After repeating the line containing "opérations de chargement/déchargement et de", stop; until then, repeat each line of the listing below exactly, starting with the first.

Data under study:
------------------------------------------------------------
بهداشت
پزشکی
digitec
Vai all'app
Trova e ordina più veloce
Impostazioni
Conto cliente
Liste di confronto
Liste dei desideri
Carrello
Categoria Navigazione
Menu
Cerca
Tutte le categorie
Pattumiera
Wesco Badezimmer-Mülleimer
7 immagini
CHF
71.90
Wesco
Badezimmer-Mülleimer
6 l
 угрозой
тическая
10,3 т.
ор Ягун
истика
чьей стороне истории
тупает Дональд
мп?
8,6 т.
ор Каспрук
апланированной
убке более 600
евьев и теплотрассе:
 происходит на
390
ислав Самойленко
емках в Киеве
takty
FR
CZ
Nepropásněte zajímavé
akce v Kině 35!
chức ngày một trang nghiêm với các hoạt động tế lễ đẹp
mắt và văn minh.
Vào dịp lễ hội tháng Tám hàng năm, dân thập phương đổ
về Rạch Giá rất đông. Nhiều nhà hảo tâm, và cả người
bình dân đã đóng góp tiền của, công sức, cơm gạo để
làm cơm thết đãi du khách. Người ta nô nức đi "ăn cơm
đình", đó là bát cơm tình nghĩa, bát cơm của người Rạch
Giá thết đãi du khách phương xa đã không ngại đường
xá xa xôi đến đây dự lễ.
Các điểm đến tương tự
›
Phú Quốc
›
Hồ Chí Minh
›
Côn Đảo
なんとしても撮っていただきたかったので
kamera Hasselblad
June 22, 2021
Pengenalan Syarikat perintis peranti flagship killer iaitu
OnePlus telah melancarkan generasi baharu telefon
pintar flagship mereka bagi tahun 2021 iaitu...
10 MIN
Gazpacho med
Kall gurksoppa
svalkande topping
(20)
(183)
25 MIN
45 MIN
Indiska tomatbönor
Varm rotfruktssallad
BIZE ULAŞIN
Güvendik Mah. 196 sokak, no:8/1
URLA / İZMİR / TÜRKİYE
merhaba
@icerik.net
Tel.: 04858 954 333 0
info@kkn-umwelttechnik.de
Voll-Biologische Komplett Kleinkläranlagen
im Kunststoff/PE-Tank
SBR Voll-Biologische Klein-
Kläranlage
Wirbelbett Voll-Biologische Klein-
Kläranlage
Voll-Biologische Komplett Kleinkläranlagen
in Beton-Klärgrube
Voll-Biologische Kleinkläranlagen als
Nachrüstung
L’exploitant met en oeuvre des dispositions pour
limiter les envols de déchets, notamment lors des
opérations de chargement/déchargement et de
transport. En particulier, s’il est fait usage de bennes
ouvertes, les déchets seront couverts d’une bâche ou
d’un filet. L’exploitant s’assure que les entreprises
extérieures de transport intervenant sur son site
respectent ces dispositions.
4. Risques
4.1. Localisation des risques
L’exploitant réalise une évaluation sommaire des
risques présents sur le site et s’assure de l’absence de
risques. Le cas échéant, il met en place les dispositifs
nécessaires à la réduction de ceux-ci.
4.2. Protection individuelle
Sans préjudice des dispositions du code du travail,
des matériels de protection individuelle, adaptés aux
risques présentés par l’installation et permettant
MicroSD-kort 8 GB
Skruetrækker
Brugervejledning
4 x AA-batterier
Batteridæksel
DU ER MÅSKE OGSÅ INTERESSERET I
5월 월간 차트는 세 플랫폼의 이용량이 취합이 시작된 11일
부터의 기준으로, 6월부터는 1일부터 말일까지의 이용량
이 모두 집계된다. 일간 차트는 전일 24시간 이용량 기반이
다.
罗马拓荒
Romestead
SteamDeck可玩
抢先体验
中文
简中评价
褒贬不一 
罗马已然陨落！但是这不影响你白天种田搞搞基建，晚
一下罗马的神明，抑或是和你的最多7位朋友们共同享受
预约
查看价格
------------------------------------------------------------
Answer area:
بهداشت
پزشکی
digitec
Vai all'app
Trova e ordina più veloce
Impostazioni
Conto cliente
Liste di confronto
Liste dei desideri
Carrello
Categoria Navigazione
Menu
Cerca
Tutte le categorie
Pattumiera
Wesco Badezimmer-Mülleimer
7 immagini
CHF
71.90
Wesco
Badezimmer-Mülleimer
6 l
 угрозой
тическая
10,3 т.
ор Ягун
истика
чьей стороне истории
тупает Дональд
мп?
8,6 т.
ор Каспрук
апланированной
убке более 600
евьев и теплотрассе:
 происходит на
390
ислав Самойленко
емках в Киеве
takty
FR
CZ
Nepropásněte zajímavé
akce v Kině 35!
chức ngày một trang nghiêm với các hoạt động tế lễ đẹp
mắt và văn minh.
Vào dịp lễ hội tháng Tám hàng năm, dân thập phương đổ
về Rạch Giá rất đông. Nhiều nhà hảo tâm, và cả người
bình dân đã đóng góp tiền của, công sức, cơm gạo để
làm cơm thết đãi du khách. Người ta nô nức đi "ăn cơm
đình", đó là bát cơm tình nghĩa, bát cơm của người Rạch
Giá thết đãi du khách phương xa đã không ngại đường
xá xa xôi đến đây dự lễ.
Các điểm đến tương tự
›
Phú Quốc
›
Hồ Chí Minh
›
Côn Đảo
なんとしても撮っていただきたかったので
kamera Hasselblad
June 22, 2021
Pengenalan Syarikat perintis peranti flagship killer iaitu
OnePlus telah melancarkan generasi baharu telefon
pintar flagship mereka bagi tahun 2021 iaitu...
10 MIN
Gazpacho med
Kall gurksoppa
svalkande topping
(20)
(183)
25 MIN
45 MIN
Indiska tomatbönor
Varm rotfruktssallad
BIZE ULAŞIN
Güvendik Mah. 196 sokak, no:8/1
URLA / İZMİR / TÜRKİYE
merhaba
@icerik.net
Tel.: 04858 954 333 0
info@kkn-umwelttechnik.de
Voll-Biologische Komplett Kleinkläranlagen
im Kunststoff/PE-Tank
SBR Voll-Biologische Klein-
Kläranlage
Wirbelbett Voll-Biologische Klein-
Kläranlage
Voll-Biologische Komplett Kleinkläranlagen
in Beton-Klärgrube
Voll-Biologische Kleinkläranlagen als
Nachrüstung
L’exploitant met en oeuvre des dispositions pour
limiter les envols de déchets, notamment lors des
opérations de chargement/déchargement et de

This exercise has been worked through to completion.